Michael Daugherty hit the jackpot at this year's Grammy nominations. A recording by the Nashville Symphony of two of his pieces, Metropolis Symphony and Deus Ex Machina, is up for five awards. That's particularly impressive given that Metropolis Symphony was written in the late 1980s.
Daugherty says that when he wrote the piece, most composers were writing abstract music. "Sometimes when you compose a piece, it can be a little bit ahead of its time. And that could be the case [with this symphony]," Daugherty says. "I thought it would be a good opportunity for me to go back to the days when I read the comics."
Though Metropolis Symphony is inspired by Superman, it doesn't focus exclusively on the man himself. "It's about the people around him, the environment around him," the composer says. "Only at the end, the 'Red Cape Tango' — the death of the Man of Steel — do we look directly at him."
The fourth movement, "O, Lois!" is a reference to Lois Lane, Superman's love interest and fellow reporter. It's the fastest of the movements — in fact, the tempo marking at the beginning reads, "faster than a speeding bullet." It's also perhaps the most overtly cartoonlike music in the composition. Daugherty says he drew inspiration from pop art and television shows such as Batman.

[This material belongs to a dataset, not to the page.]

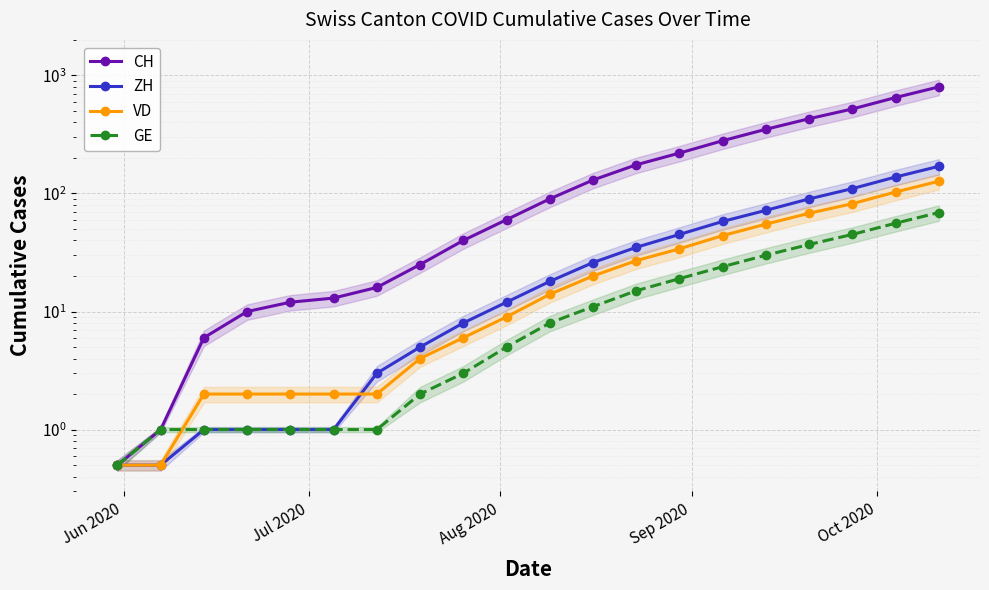

What is the difference between the maximum and minimum values in the VD series?

126.5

"There would be a crash, bang, boom — and there would be a cartoon spelling of that word," Daugherty says. "I do that in the percussion."

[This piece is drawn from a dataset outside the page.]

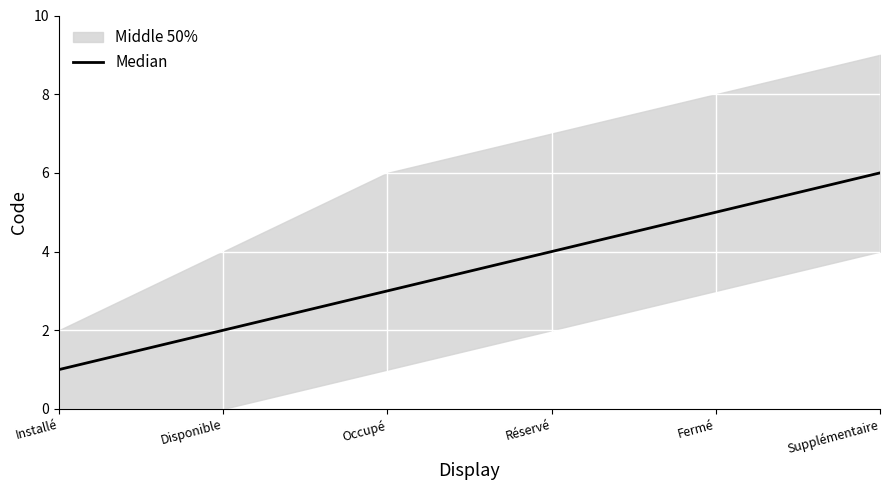

List the labels in order of value, largest first.

Supplémentaire, Fermé, Réservé, Occupé, Disponible, Installé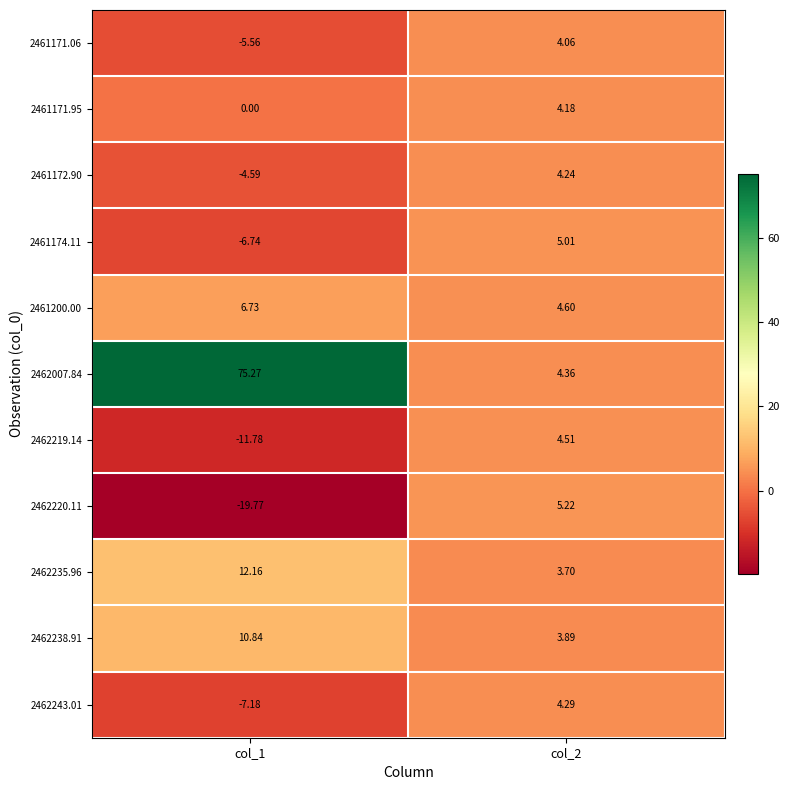

Is the value of 2462243.01 at col_2 greater than the value of 2462220.11 at col_2?

No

More Powerful Than A Locomotive
The second half of the record features a more recent Daugherty composition, finished in 2007, titled Deus Ex Machina (Latin for "god out of the machine"). It's essentially a piano concerto that Daugherty says was heavily influenced by trains.
"I've always been fascinated by trains," he says. "Where I lived in Cedar Rapids, Iowa, on the second floor in my bedroom, the window would be open at nighttime, and I would always hear the trains coming through, with the train whistle. I thought this was a great opportunity to write a piece about that."
The second movement is about a specific train: the seven-car train that transported Abraham Lincoln's body. It started its journey in Washington, D.C., then passed through various cities across the U.S. on its way to its destination in Illinois. Along the way, hundreds of thousands of people viewed the slain president.
"This was really the first president's funeral that traveled," Daugherty says. "Lincoln was the person who allocated federal funds to build the train system in America. So it was his vision as president to provide the funding for a national train system."
The first minute of the movement begins softly in the piano and builds up slowly with horns and chimes.
"At the beginning of the piece, the piano's playing very slowly, because the train is moving slowly," Daugherty says. "And then finally we hear taps come in."
Daugherty conducts extensive research for every work he composes. To get a sense of what people might have felt like when they witnessed the funeral train passing through, he visited Gettysburg, Pa., where Lincoln gave his historic address.
"I walked around Gettysburg for a day," Daugherty says. "And by being in that environment, I came up with the idea for this movement."
And the idea for the Metropolis Symphony?
"Walking around New York City will always inspire anyone to write something," he says.